All this start-up activity, however, doesn't seem likely to trigger a torrent of new tech jobs for Americans. Newbie companies tend to have limited job openings, Heesen said. "You don't need too many folks when you're working out of your garage or in an incubator," he said.

What's more, many of today's start-ups send some of their development work to lower-wage nations, according to Shawn Carolan, managing director at venture capital firm Menlo Ventures. Carolan said probably more than half of software start-ups ship work offshore. "It's often a small percentage" of the work, Carolan said, "15 to 20 percent perhaps."

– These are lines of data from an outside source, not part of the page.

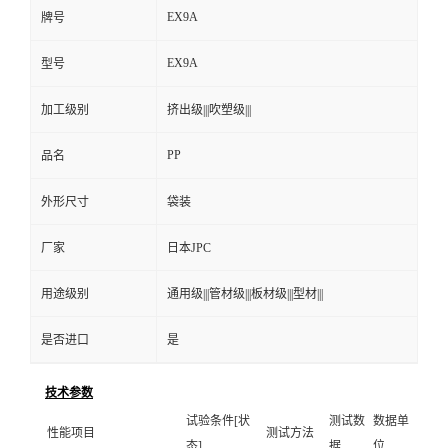
EX9A
牌号
EX9A
型号
加工级别
挤出级|||吹塑级|||
PP
品名
外形尺寸
袋装
厂家
日本JPC
用途级别
通用级|||管材级|||板材级|||型材|||
是否进口
是
技术参数
试验条件[状
测试数
数据单
性能项目
测试方法
态]
据
位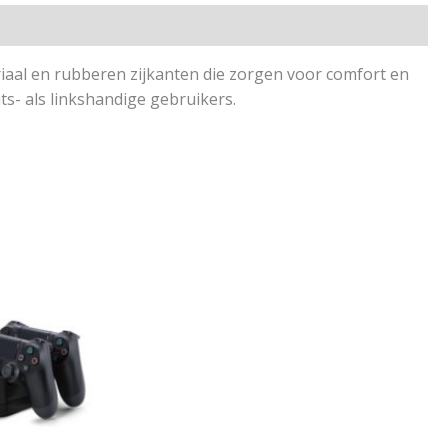
iaal en rubberen zijkanten die zorgen voor comfort en
ts- als linkshandige gebruikers.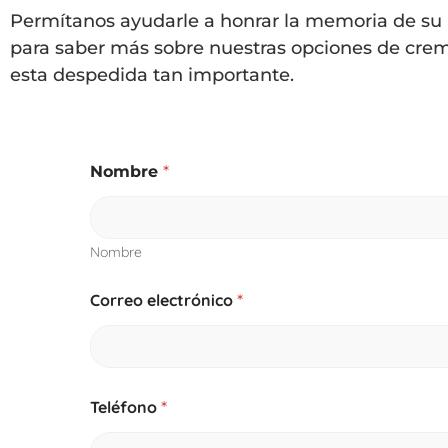
Permítanos ayudarle a honrar la memoria de su
para saber más sobre nuestras opciones de crem
esta despedida tan importante.
Nombre
*
Nombre
Correo electrónico
*
Teléfono
*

The fact that many nascent companies distribute their work across different locations--including to various parts of the United States--marks "a seismic shift from a few years ago," Jadallah said.

The change has come as telecommunications costs have dropped, collaborative technologies such as instant messaging have emerged, and companies have found that they can develop software in India for roughly half of what it costs in the United States.

India-based Persistent Systems is benefiting from this trend. The company, which assists both start-up and established software companies in developing their products, added nearly 950 employees in the past year, for a total of 1,700. A typical software start-up may begin with 20 to 30 of its own in-house engineers in the United States and five or six Persistent engineers working out of India, said Ravi Krishnamurthy, president of Persistent's U.S. subsidiary. As the customer and Persistent grow more comfortable with each other over the course of a year or so, the Indian head count may jump to 30 or 40 engineers.

This approach suggests that tech jobs that may have remained in the United States in the past are migrating offshore--a major concern of some technology professionals. But working with Persistent doesn't mean U.S. software developers at start-ups lose their jobs. The company says the same U.S. workers typically move to higher-level jobs, such as product management and design.

By tapping the skills of offshore developers in India for tasks such as research and design, quality assurance and documentation, new U.S. companies can reap benefits, such as getting their products to market faster, according to Persistent.

But there's some skepticism in the VC community about sending a start-up's work halfway around the world. It's not simple to manage far-flung projects well, and start-ups can miss out on the benefits of watercooler conversations, Jadallah argues. "If you do it purely as a cost-driven thing, without the background or expertise, you never (get) the cost-savings you anticipate," he said.

Bonomi said that beginning in 2006 his company may hire some software developers offshore. But even then the "core" work on the product would be done in the United States, where his client base of largely rural telecommunications companies is located. "We are really developing brand-new technology," he said. "It requires a very close interaction with customers."

On the other hand, his U.S. hiring strategy is a far cry from the days of snapping up engineering talent as fast as he could. Borrowing a concept from Michael Dell and his lean manufacturing method, Bonomi says he's doing "just-in-time" software development. For instance, he knows he'll need more programmers to ensure that his code can handle 1 million video subscribers, up from the 100,000 he knows it can handle today. But, he said, "That problem is a problem we're going to face in six months."

Even if this generation of tech start-ups is hiring in a more guarded fashion than the last one did, today's new companies could well generate plenty of U.S. jobs over time, argues Heesen of the National Venture Capital Association. After all, he said, one in 10 Americans works for a company that was once venture-backed. "These are the next FedExes, Genentechs, Intels, Googles and eBays," he said.